Ah the forgotten video game icon of the 80s, so much potential mismanaged into the ground by Konami. The only way to reinvigorate the franchise would be to place the White Bomber in a fighting game along with a mash-up of great video game heroes. Bomberman could control space by using his various bombs and traps to make his opponent think twice about taking a wrong step. Just make sure not to trap yourself in a corner with your own bomb (which always happens).
Fatality: His name is “Bomberman”, use your imagination.
3. Jack Cayman (Mad World)
Listen to this, Jack kills people for others’ entertainment and has a chainsaw for a hand. How has this guy not been in a fighting game? Slamming opponents into spikes or spearing them in the face with street signs is Jack’s specialty and could even fill the role of a grappler with his various throws and body slams. Of all the characters on this list, he’s the one I would bring to a bar fight.

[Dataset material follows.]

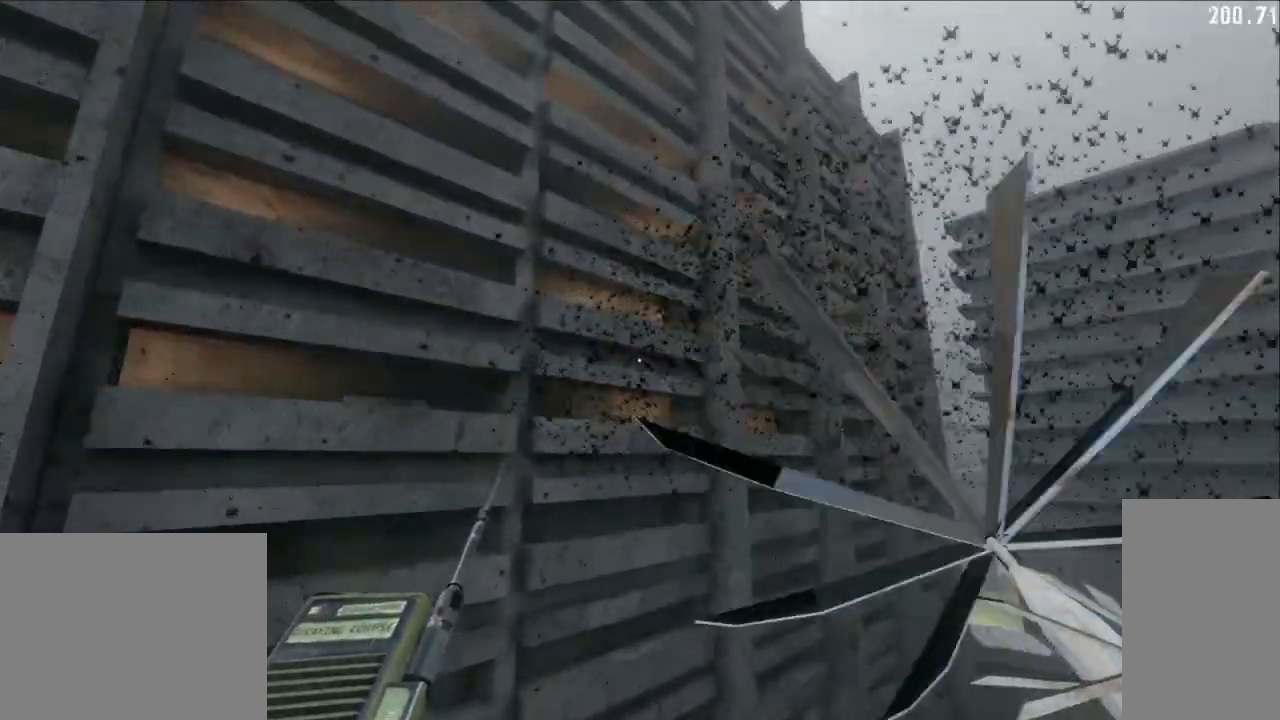
{"keys": ["d", "space", "w"], "mouse": [], "events": [[17, "space", "down"], [167, "space", "up"], [317, "w", "down"], [333, "d", "down"], [400, "space", "down"]]}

Fatality: Jack has 15 finishers with names like “ghetto guillotine” and “neck cracker”; let’s just use them all!
You knew this fine lady would be on the list. Kicking ass never looked so good, and all without breaking a heel. Aside from the dual pistols, magical high kicks, and hair summons, narrowly evading attacks can briefly slow time for Bayonetta in order to deal heavy damage on her opponent. Payback is a bitch.
Fatality: Summon Gohmorrah to take a bite out of crime.